Digging up the garden used to mean preparing the vegetable plot or weeding flowerbeds. But today, it often refers to those embracing outsized subterranean extension projects in ‘cash-rich, space-poor’ urban areas. Extravagant examples of the current craze for going underground in the ‘City bonus belt’ of Kensington, Notting Hill, Holland Park and Knightsbridge abound. Typically, basement projects range from installing squash courts, garages and gyms. Then there is the double-height room with the space for the owner to spring off a high diving board into a pool. But most of these are trumped by the west London home of a banker that now has a 30ft abyss that will house a 52ft swimming pool, spa with a Jacuzzi and treatment room, vast kitchen and parking for six vehicles.

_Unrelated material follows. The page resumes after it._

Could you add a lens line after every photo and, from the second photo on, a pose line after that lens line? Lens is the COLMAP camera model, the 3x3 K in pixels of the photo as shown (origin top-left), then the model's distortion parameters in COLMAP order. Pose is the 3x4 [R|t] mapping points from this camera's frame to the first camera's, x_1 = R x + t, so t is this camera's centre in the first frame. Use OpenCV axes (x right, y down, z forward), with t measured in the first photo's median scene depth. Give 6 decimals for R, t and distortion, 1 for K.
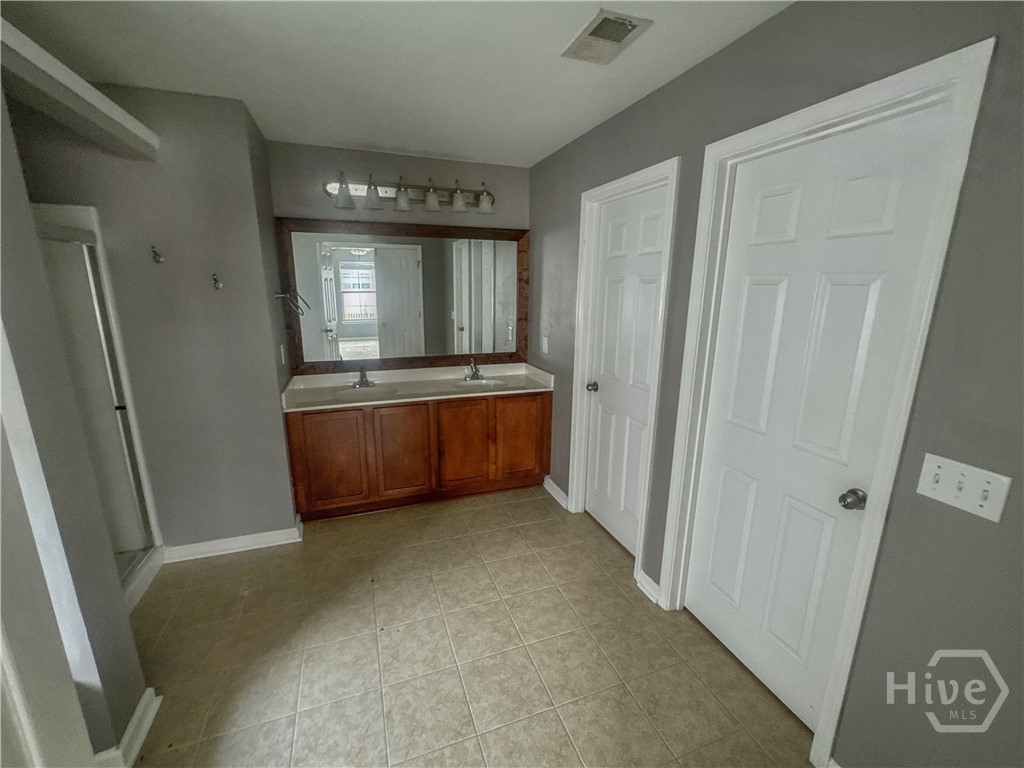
lens RADIAL K [[420.6, 0, 516.4], [0, 420.6, 383.9], [0, 0, 1]] dist [-0.001288, 0.000074]
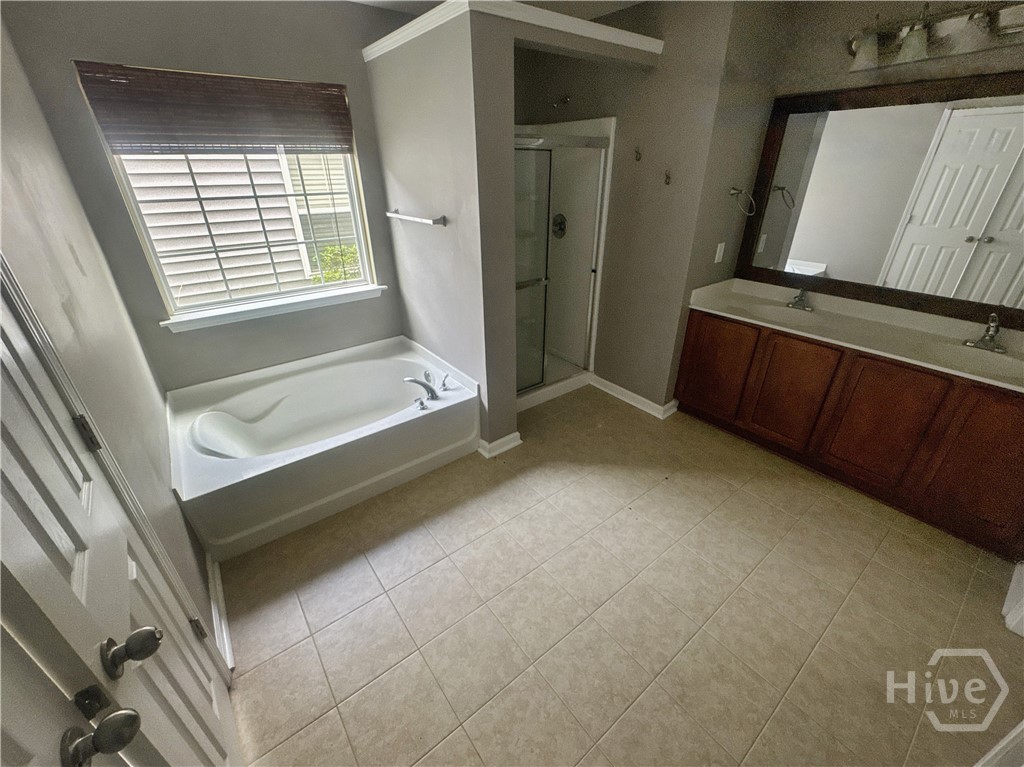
lens RADIAL K [[420.6, 0, 516.4], [0, 420.6, 383.4], [0, 0, 1]] dist [-0.001288, 0.000074]
pose [[0.308985, 0.420516, -0.853050, 0.380058], [-0.212881, 0.904762, 0.368900, -0.072181], [0.926936, 0.067613, 0.369078, 0.245650]]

It is believed work on the £12 million house will cost about £2 million. As absurd as this low-down phenomenon might sound to country dwellers, every square foot counts in Britain’s cramped towns and cities. As planners and conservation bodies insist on preserving the footprint of houses within certain para-meters, an ambitious basement extension is a good way to create extra space, argues Trevor Abrahamsohn, managing director of Glentree (020–8458 7311; www.glentree.co.uk) in north-west London. And once you reinstall the garden on top of the domestic excavation, no one will even know anything has happened below, he says.
Mega-basement projects, the archaeological digs of the property world, are not for the fainthearted or tight-fisted, however. You need to pay from about £300 a square foot and employ a battery of expensive specialists a solicitor, surveyor, engineer, damp-proofing expert and builder to carry out the work. However, once you take into account removal costs, estate agent and solicitors’ fees and Stamp Duty (totalling about 7% of a house’s value), it could make sense to build a sub-basement rather than move to a bigger house. ‘Rooms that don’t need windows, such as a gym, Turkish bath, wine cellar, media room and pool, are best suited to being hidden under the surface of the earth,’ Mr Abrahamsohn suggests, ‘although you can do wonders with light wells that admit natural light.’
Silverwood on The Bishops Avenue, for sale with Glentree at £16.5 million, is a good example of how light pours into rooms that require it, with staff quarters, a pool, cinema room and study on the lower ground level. Late last year, developer Landmass Properties (www.landmass.co.uk) dug out the lower quarters of a mews house in Grosvenor Crescent Mews, Belgravia to create a media room, Zen garden, laundry room, bar, library, steam room and gym/study, with a dramatic nine-metre waterfall cascading down from the first storey to the Zen garden. Luxury bunker space doesn’t come cheap and the expanded house is now on the market (price on application) through Knight Frank (020–7591 8600).
Alan Waxman from Landmass Properties believes ceilings need to be at least 10ft high and good design is crucial, too. ‘You need to think about where you should excavate to get your money back or make a profit when re-selling. What you do in Knightsbridge or Belgravia might not make sense in Balham,’ he points out. Digging deep is not only a London pursuit, finds Jeremy Fisher from Jeremy Fisher Building (020–7731 0716; www.jeremyfisher.net), who renovates houses and extends downwards. He is getting enquiries from owners of listed period houses in Hampshire and
Surrey, who want to make their homes comfortable for the modern family.
‘Typically, the rooms are quite small, and the listing means you can’t touch architraves or even doorknobs, which makes refurbishment difficult. By digging down, you can produce large contemporary spaces a music room, playroom and large family kitchen that look as if they’ve been there forever.’ Some authorities, including the Royal Borough of Kensington and Chelsea and the city of Bath, are becoming less enthusiastic about giving consent for going down and out, cautions house finder Richard Leatham from The Buying Solution (www.thebuyingsolution.co.uk). ‘There are fears of what this might be doing to the sub-structure. Get a proper report confirming that the roots of neighbouring trees won’t be an issue, and beware of underground rivers.’